Dean Stewart - welding wonder
published: Sunday | October 31, 2004


Dean Stewart is a welding student at the Rockfort Human Employment and Resource Training/National Training Agency (HEART/NTA).

Avia Ustanny, Outlook Writer

A WAVE nouveau tightly curled against his head, Dean Stewart is round faced handsome in a gleaming white shirt ­ the uniform of Rockfort Human Employment and Resource Training (HEART) Academy.

He looks like any normal teen who loves and is involved in sport. From the waist up, muscles hint at his love for basketball. However, Dean, born a paraplegic, has no legs.

The student, though, is quick to point out that his life is as normal as anyone else's. "I go to parties, too," he says. And just like everyone else, Dean has a dream. He passionately wants to become a lawyer. In the meantime, however, he has taken up welding.

Dean recently started the 10-month welding programme at Rockfort. There, his welding instructor, Courtney Williams, says that he is doing really well.

"I have had experience with other persons with disabilities. However, Dean's persistence way surpasses my expectations."

Dean, he said, does not want anybody to treat him as disabled.

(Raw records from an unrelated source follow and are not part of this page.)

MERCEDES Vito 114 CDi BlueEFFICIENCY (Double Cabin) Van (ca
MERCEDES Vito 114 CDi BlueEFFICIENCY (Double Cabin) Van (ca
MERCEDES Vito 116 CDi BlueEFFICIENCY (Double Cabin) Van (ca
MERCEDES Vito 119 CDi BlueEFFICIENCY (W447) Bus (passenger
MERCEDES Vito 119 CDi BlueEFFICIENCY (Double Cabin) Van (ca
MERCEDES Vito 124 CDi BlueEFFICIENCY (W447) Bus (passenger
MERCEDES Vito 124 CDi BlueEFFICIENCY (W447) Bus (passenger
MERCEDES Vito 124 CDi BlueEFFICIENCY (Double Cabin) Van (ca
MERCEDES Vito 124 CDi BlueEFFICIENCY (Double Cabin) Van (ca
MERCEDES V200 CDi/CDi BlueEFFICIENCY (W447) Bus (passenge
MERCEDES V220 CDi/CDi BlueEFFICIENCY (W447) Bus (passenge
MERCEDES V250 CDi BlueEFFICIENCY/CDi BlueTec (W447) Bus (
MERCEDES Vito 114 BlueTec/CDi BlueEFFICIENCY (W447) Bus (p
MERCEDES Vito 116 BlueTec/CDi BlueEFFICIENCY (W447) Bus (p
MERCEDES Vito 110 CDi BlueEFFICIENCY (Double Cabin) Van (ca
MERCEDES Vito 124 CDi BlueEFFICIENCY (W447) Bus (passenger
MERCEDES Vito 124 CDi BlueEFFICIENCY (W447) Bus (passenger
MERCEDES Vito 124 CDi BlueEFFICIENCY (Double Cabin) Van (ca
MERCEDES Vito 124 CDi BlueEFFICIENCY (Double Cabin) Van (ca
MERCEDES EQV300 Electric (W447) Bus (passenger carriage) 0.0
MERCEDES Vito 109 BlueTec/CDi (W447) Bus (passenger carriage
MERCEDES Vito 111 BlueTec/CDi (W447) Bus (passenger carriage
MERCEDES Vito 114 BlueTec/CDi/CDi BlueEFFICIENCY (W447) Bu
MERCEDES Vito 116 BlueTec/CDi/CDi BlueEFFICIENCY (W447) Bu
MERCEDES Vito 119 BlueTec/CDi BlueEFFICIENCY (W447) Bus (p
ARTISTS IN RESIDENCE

"On the first day I wanted to adjust the work table for him and he said, "No sir." He said that when he into the work situation no one would be making allowances for him so he wanted the same situation. He has been able to motivate students who have two legs (but who are often less enthusiastic)."

Wants no favouritism

At Rockfort, the school community has rallied to make the experience a good one for Dean, although he wants no favouritism. Students buy his lunch for him, carry his chair when necessary and in others ways try to make life as smooth as possible.

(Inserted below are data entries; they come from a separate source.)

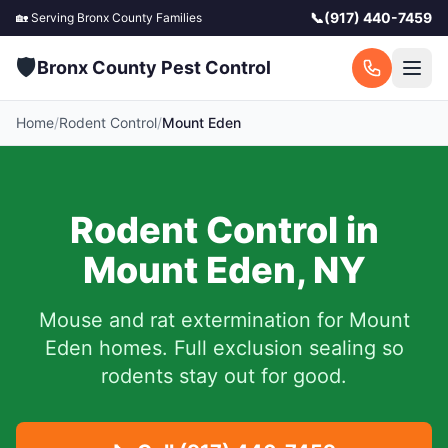
📞
(917) 440-7459
🏡 Serving
Bronx County
Families
🛡️
Bronx County Pest Control
Home
/
Rodent Control
/
Mount Eden
Rodent Control in
Mount Eden
,
NY
Mouse and rat extermination for
Mount
Eden
homes. Full exclusion sealing so
rodents stay out for good.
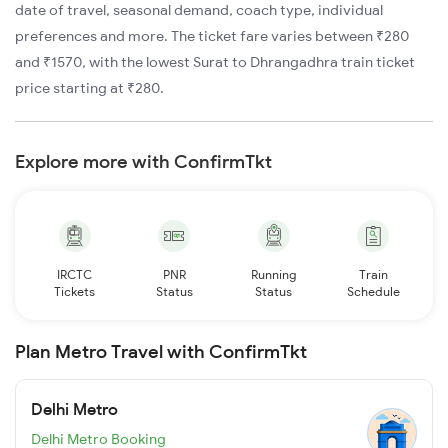
date of travel, seasonal demand, coach type, individual
preferences and more. The ticket fare varies between ₹280
and ₹1570, with the lowest Surat to Dhrangadhra train ticket
price starting at ₹280.
Explore more with ConfirmTkt
IRCTC
PNR
Running
Train
Tickets
Status
Status
Schedule
Plan Metro Travel with ConfirmTkt
Delhi Metro
Delhi Metro Booking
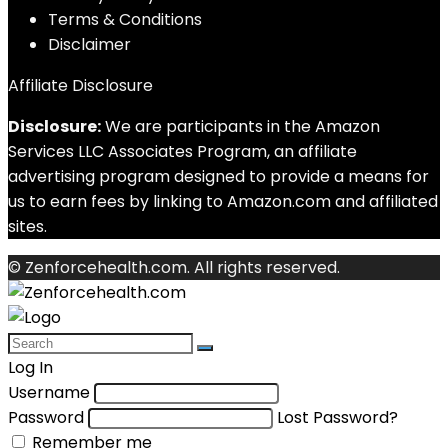
Terms & Conditions
Disclaimer
Affiliate Disclosure
Disclosure:
We are participants in the Amazon
Services LLC Associates Program, an affiliate
advertising program designed to provide a means for
us to earn fees by linking to Amazon.com and affiliated
sites.
© Zenforcehealth.com. All rights reserved.
Log In
Username
Password
Lost Password?
Remember me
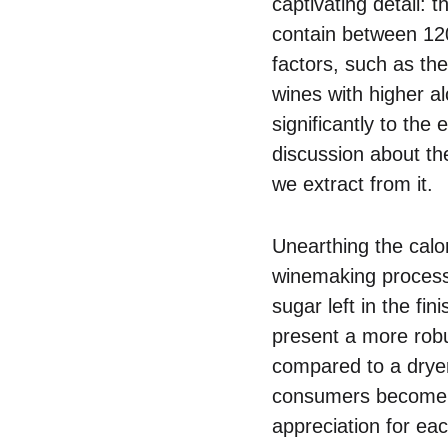
captivating detail: 
contain between 120
factors, such as the
wines with higher al
significantly to the
discussion about th
we extract from it.
Unearthing the calo
winemaking process.
sugar left in the f
present a more robus
compared to a dryer
consumers become m
appreciation for ea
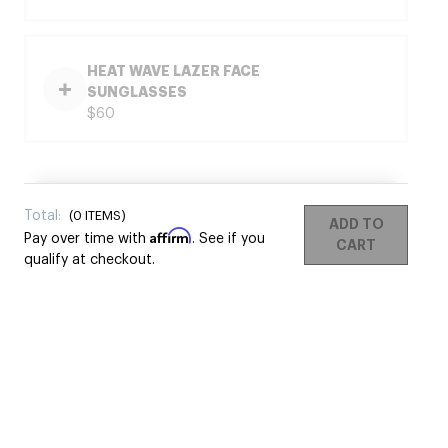
HEAT WAVE LAZER FACE
SUNGLASSES
$60
Total:
(
0
ITEMS)
ADD TO
Affirm
Pay over time with
. See if you
CART
qualify at checkout.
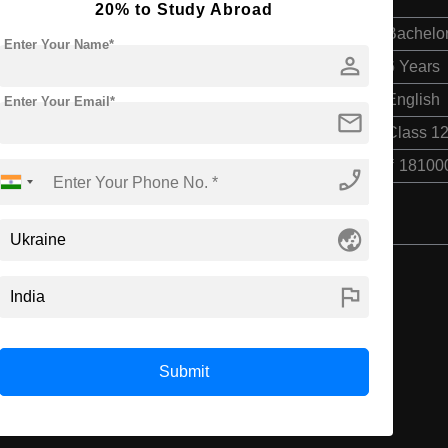
20% to Study Abroad
Bachelor
Enter Your Name*
person
6 Years
English
Enter Your Email*
mail
Class 12
₹ 18100
phone_enabled
globe_asia
flag
Submit
Recommended Universities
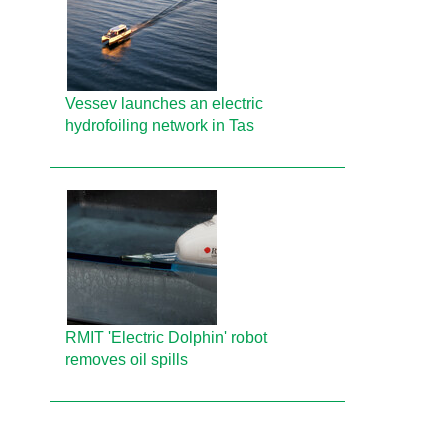
Vessev launches an electric
hydrofoiling network in Tas
RMIT 'Electric Dolphin' robot
removes oil spills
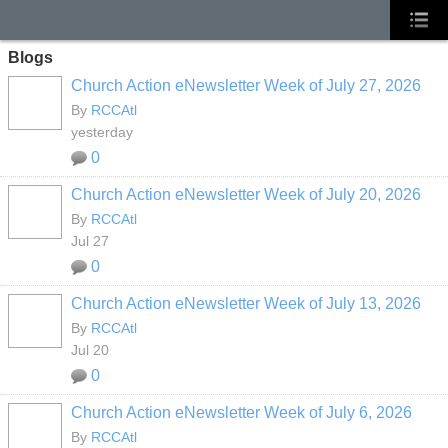
Blogs
Church Action eNewsletter Week of July 27, 2026
By
RCCAtl
yesterday
0
Church Action eNewsletter Week of July 20, 2026
By
RCCAtl
Jul 27
0
Church Action eNewsletter Week of July 13, 2026
By
RCCAtl
Jul 20
0
Church Action eNewsletter Week of July 6, 2026
By
RCCAtl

School manager at Rockfort, Marcus Nash, told Outlook, "This is a first for Rockfort.

"We were not totally prepared, but now we have started to put in ramps so that he can get in and out of the workshop. The school is also improving access to the bathroom and canteen areas for the student and others like him who will follow.

"We hope we will have more persons like him coming," the school manager added.

Dean's presence at the training school is largely due to the effort of the Jamaica Paraplegic Association. Pamela Chin, a volunteer at this organisation, said that Dean played on the association's basketball team, but like many others were not involved in the kind of training that would lead to employment.

The 19-year-old, a former student at Papine High School, had not done very well in school before because of the difficulty involved in travelling from his home in Maxfield Park where he lives with mother Angela Reid.

The Paraplegic Association pulled together a number of corporate sponsors who have agreed to underwrite the cost of his travel, breakfast and supper.

Everything is going like clockwork, Mrs. Chin notes. Dean's chauffeur is another paraplegic who runs a taxi service.

Pamela Chin said, "Dean is brave. It is all so inspiring. Dean is one of six children born to mother Angela Reid. His father, Derrick Stewart, died when he was three."

Sister pleased

Older sister Mellissa Powell, a hairdresser, told Outlook that she is pleased that her brother is doing so well. "Dean is a nice boy. Very intelligent. Yesterday I called him and he told me that he is doing well in school. He will turn out well because he has ability. He loves sports too," she said. Although Dean says that welding is not his first priority, he really likes it especially where it involves work with automobiles. "I have to work," he said.

"I hope to get a job but I still want the subjects which will help me to become a lawyer." With his kind of determination, he just might succeed.